THE NUMBER of deaths believed to have occurred at Catholic homes for children with learning difficulties in the south of the Netherlands in the early 1950s has risen from 34 to 74 – with 40 girls under the age of 12 added to the catalogue of unexplained deaths.
The girls, all of whom were under 12 and some of whom were toddlers or babies, died at St Anna’s Home in the town of Heel – the same town where Dutch prosecutors revealed on Tuesday that they were investigating the deaths of 34 boys under 18 at an associated home, St Joseph’s.
The deaths of the girls took place over the same three years as those of the boys – 1952, 1953 and 1954. All were discovered by investigators from the Deetman commission, set up last year to look into allegations of sexual abuse by Catholic clergy across the Netherlands.
However, as with the boys, it remains unclear what actually caused the deaths of the girls, whether they were in any way connected to sexual abuse and how details were kept from the public, despite the fact that the local diocese of Roermond had become aware of them by the end of the 1950s.
A former nurse at the boys’ home claimed yesterday that a local bishop had been told about the mistreatment of children, but that nothing had been done, and that ultimately they might have died of sheer neglect.
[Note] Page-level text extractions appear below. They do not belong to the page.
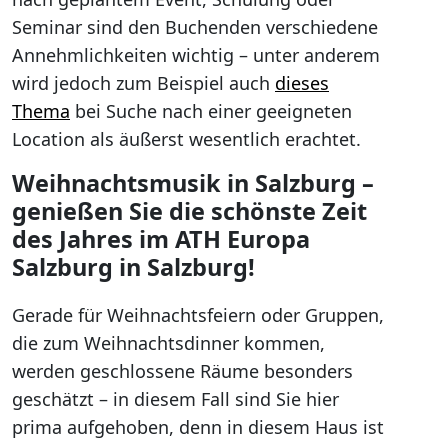
Seminar sind den Buchenden verschiedene
Annehmlichkeiten wichtig – unter anderem
wird jedoch zum Beispiel auch
dieses
Thema
bei Suche nach einer geeigneten
Location als äußerst wesentlich erachtet.
Weihnachtsmusik in Salzburg –
genießen Sie die schönste Zeit
des Jahres im ATH Europa
Salzburg in Salzburg!
Gerade für Weihnachtsfeiern oder Gruppen,
die zum Weihnachtsdinner kommen,
werden geschlossene Räume besonders
geschätzt – in diesem Fall sind Sie hier
prima aufgehoben, denn in diesem Haus ist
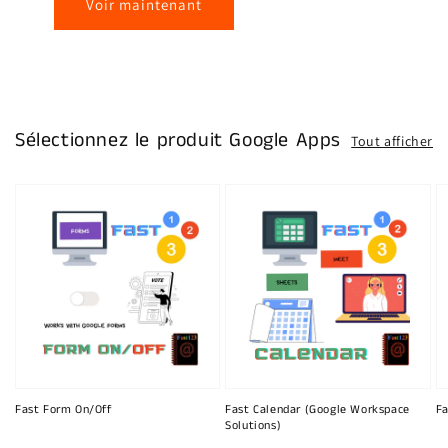
Voir maintenant
Sélectionnez le produit Google Apps
Tout afficher
Fast Form On/Off
Fast Calendar (Google Workspace
Fa
Solutions)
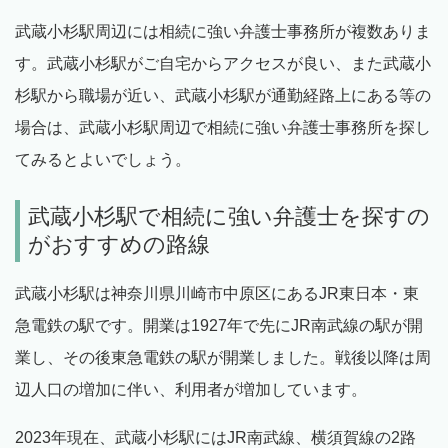
武蔵小杉駅周辺には相続に強い弁護士事務所が複数ありま
す。武蔵小杉駅がご自宅からアクセスが良い、また武蔵小
杉駅から職場が近い、武蔵小杉駅が通勤経路上にある等の
場合は、武蔵小杉駅周辺で相続に強い弁護士事務所を探し
てみるとよいでしょう。
武蔵小杉駅で相続に強い弁護士を探すの
がおすすめの路線
武蔵小杉駅は神奈川県川崎市中原区にあるJR東日本・東
急電鉄の駅です。開業は1927年で先にJR南武線の駅が開
業し、その後東急電鉄の駅が開業しました。戦後以降は周
辺人口の増加に伴い、利用者が増加しています。
2023年現在、武蔵小杉駅にはJR南武線、横須賀線の2路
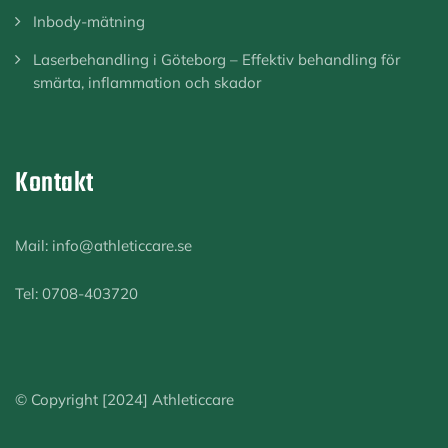
Inbody-mätning
Laserbehandling i Göteborg – Effektiv behandling för
smärta, inflammation och skador
Kontakt
Mail: info@athleticcare.se
Tel: 0708-403720
© Copyright [2024] Athleticcare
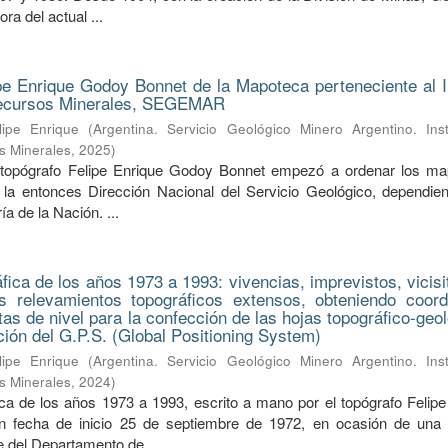
ra del actual ...
pe Enrique Godoy Bonnet de la Mapoteca perteneciente al In
Recursos Minerales, SEGEMAR
ipe Enrique
(
Argentina. Servicio Geológico Minero Argentino. Inst
s Minerales
,
2025
)
 topógrafo Felipe Enrique Godoy Bonnet empezó a ordenar los m
la entonces Dirección Nacional del Servicio Geológico, dependien
a de la Nación. ...
ica de los años 1973 a 1993: vivencias, imprevistos, vicisi
s relevamientos topográficos extensos, obteniendo coor
tas de nivel para la confección de las hojas topográfico-geo
nción del G.P.S. (Global Positioning System)
ipe Enrique
(
Argentina. Servicio Geológico Minero Argentino. Inst
s Minerales
,
2024
)
a de los años 1973 a 1993, escrito a mano por el topógrafo Felipe
 fecha de inicio 25 de septiembre de 1972, en ocasión de una s
fe del Departamento de ...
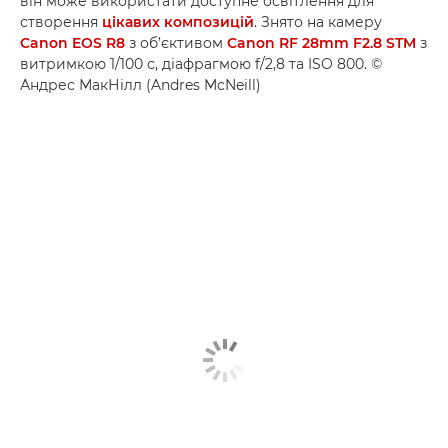
він може використати доступне освітлення для
створення
цікавих композицій
. Знято на камеру
Canon EOS R8
з об’єктивом
Canon RF 28mm F2.8 STM
з
витримкою 1/100 с, діафрагмою f/2,8 та ISO 800. ©
Андрес МакНілл (Andres McNeill)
“When a particular person cared for the boys, the death rate began to rise,” he said. “A doctor . . . warned the bishop and the person involved was sent to Belgium.”
The Deetman commission found that the above-average number of fatalities dropped back for no apparent reason after 1954. The findings have been handed to the Public Prosecution Office.
The commission, chaired by former education minister Wim Deetman, has proposed that the church pay compensation of between €5,000 and €10,000 each to victims who were sexually abused while in its care.